» Problem requirements: Write out the following entries word for word, leaving out the pictures.

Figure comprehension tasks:

_ _ _ _ _ _ _

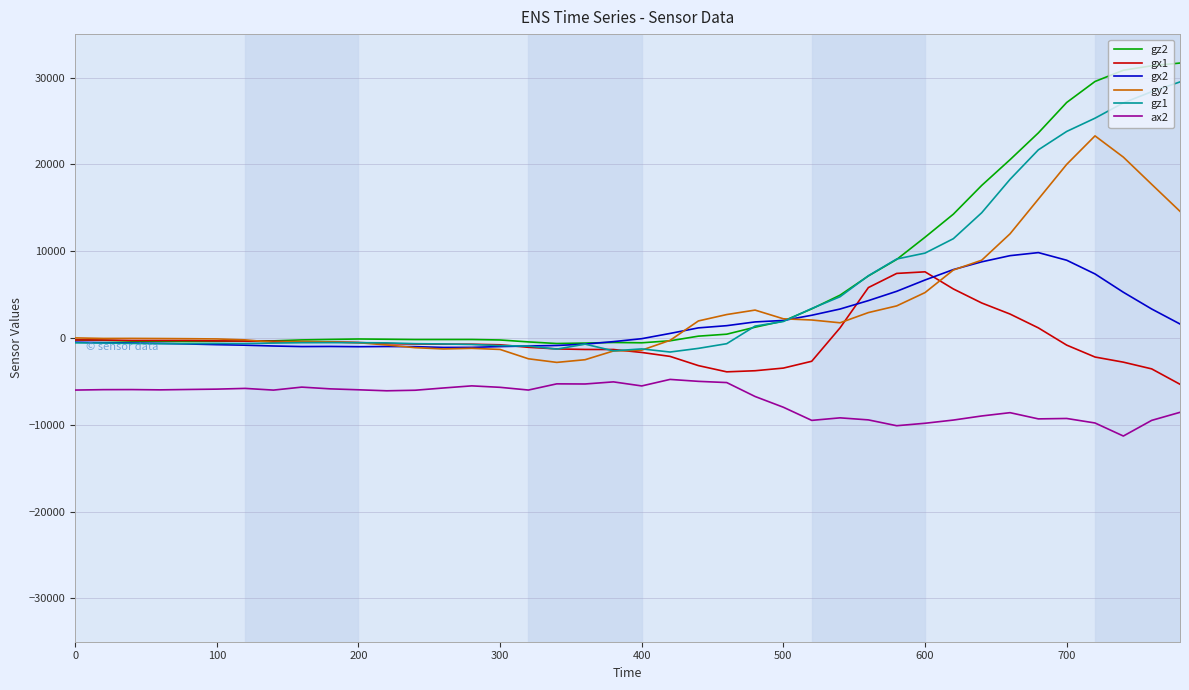

In ax2, how many points are lower than both neighbors (excluding endpoints)?

10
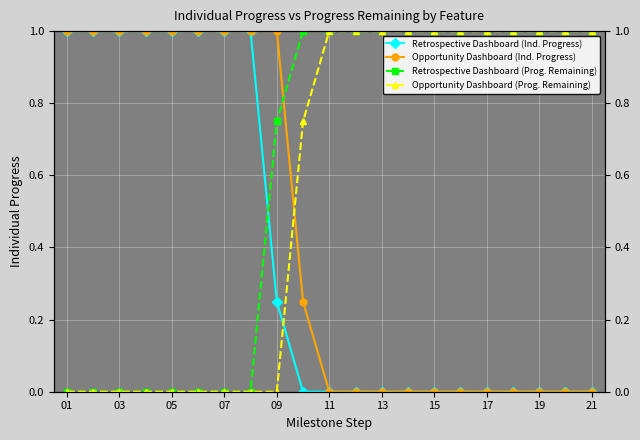

What are all the series names shown in the legend?

Retrospective Dashboard (Ind. Progress), Opportunity Dashboard (Ind. Progress), Retrospective Dashboard (Prog. Remaining), Opportunity Dashboard (Prog. Remaining)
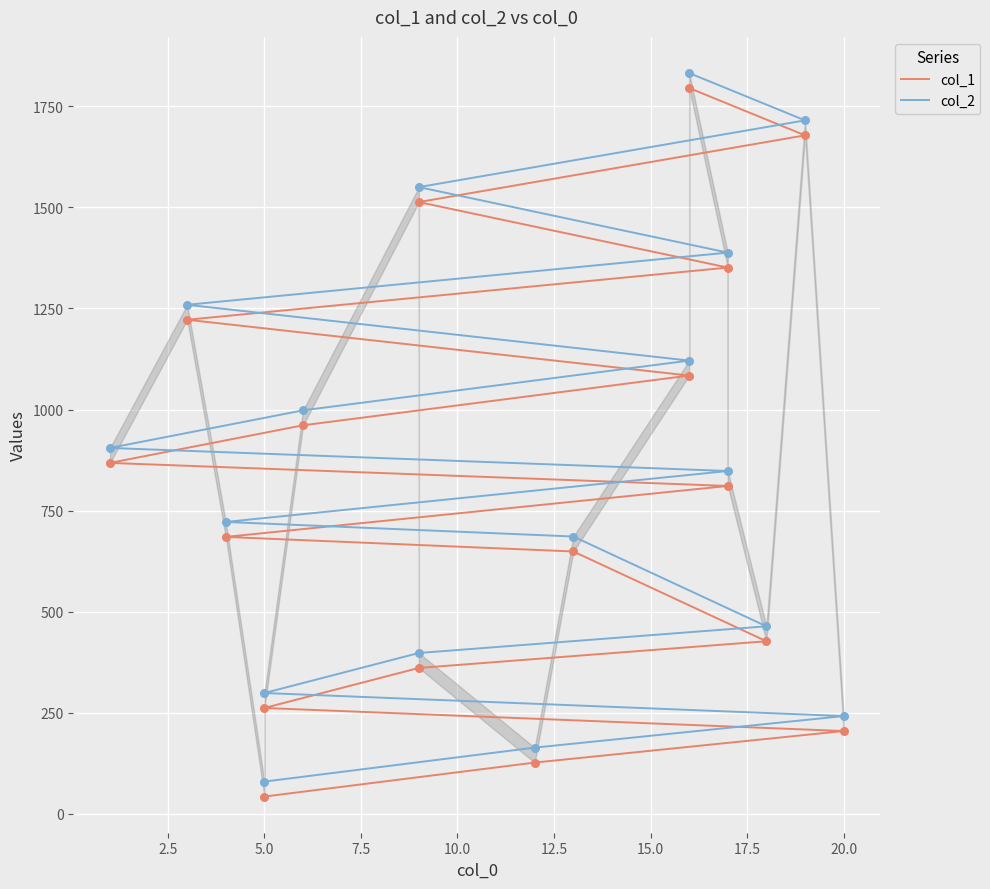

Which series has the largest total across all categories?

col_2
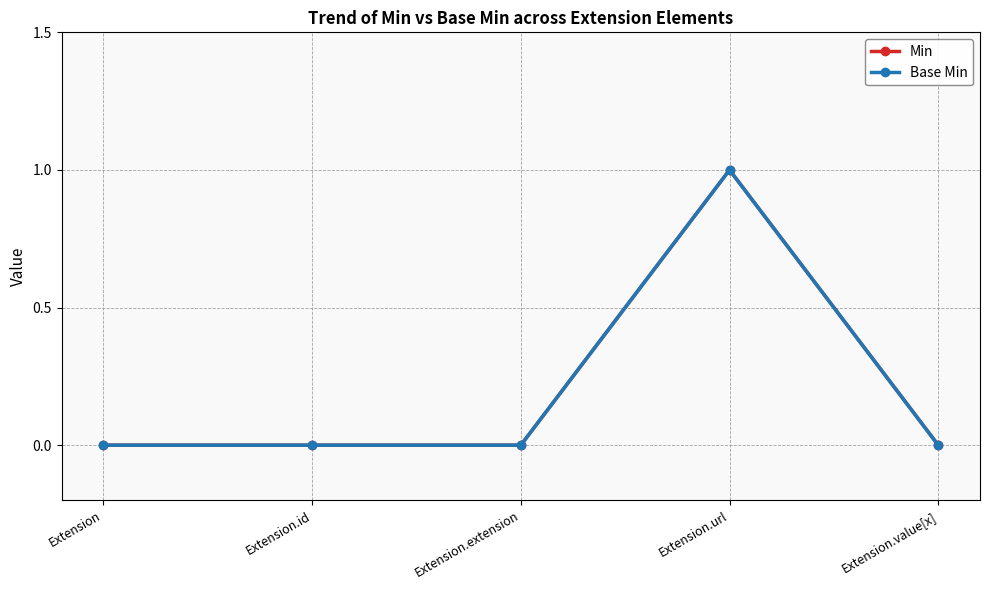

Which series has the widest spread of values?

Min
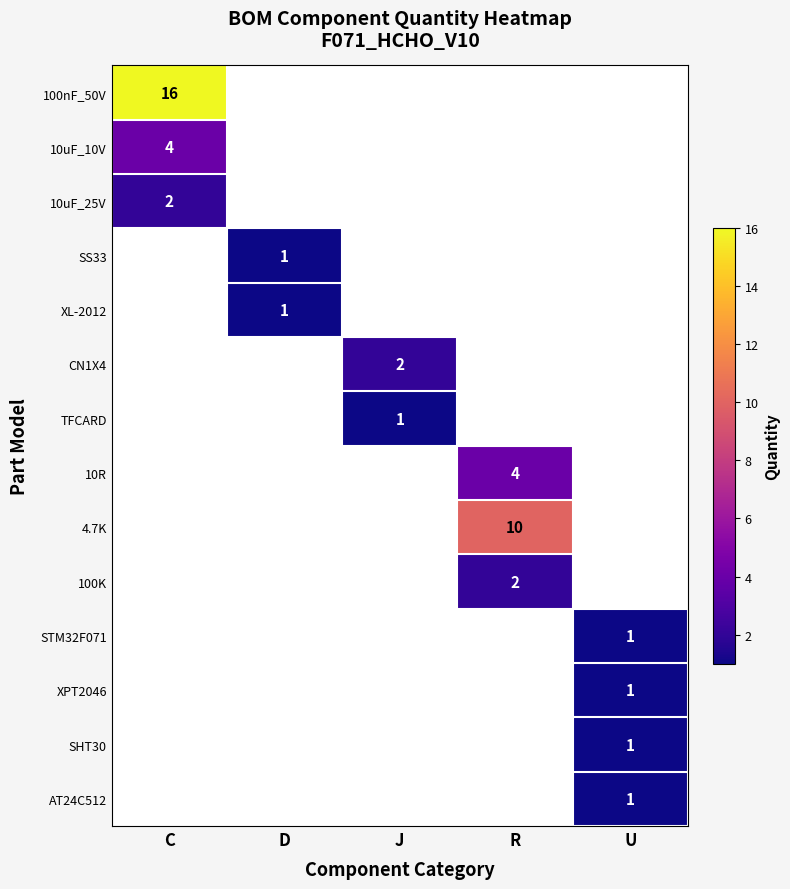

What is the minimum value shown in the chart?

1.0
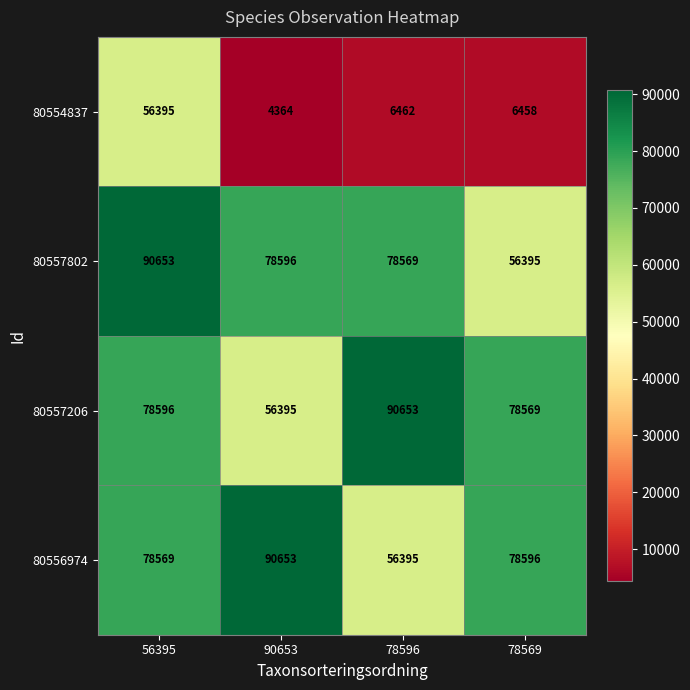

What is the difference between the second highest and minimum values in the 80554837 series?

2098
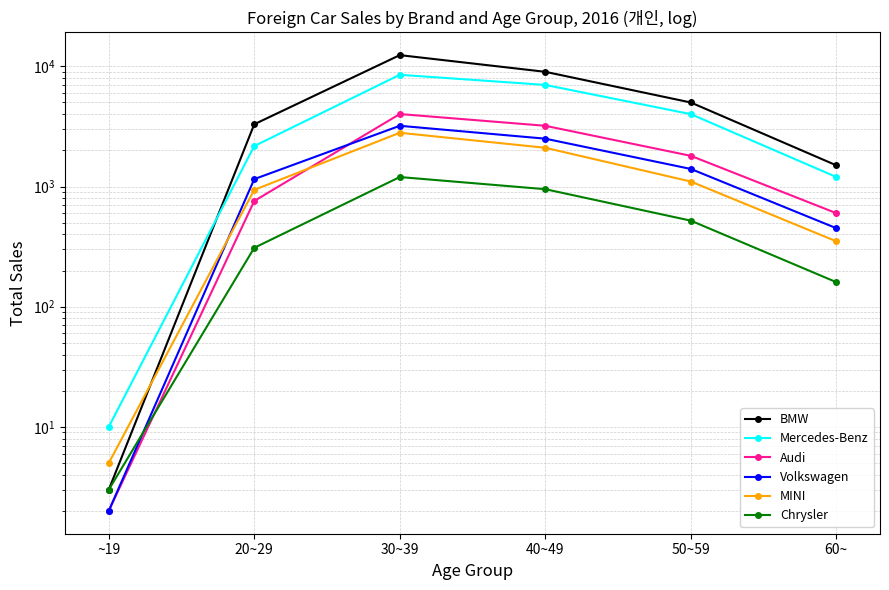

What is the sum of all Chrysler values?

3141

_ _ _ _ _ _ _

» Response to the exercise:
In ax2, how many points are lower than both neighbors (excluding endpoints)?

10

What are all the series names shown in the legend?

Retrospective Dashboard (Ind. Progress), Opportunity Dashboard (Ind. Progress), Retrospective Dashboard (Prog. Remaining), Opportunity Dashboard (Prog. Remaining)

Which series has the largest total across all categories?

col_2

Which series has the widest spread of values?

Min

What is the minimum value shown in the chart?

1.0

What is the difference between the second highest and minimum values in the 80554837 series?

2098

What is the sum of all Chrysler values?

3141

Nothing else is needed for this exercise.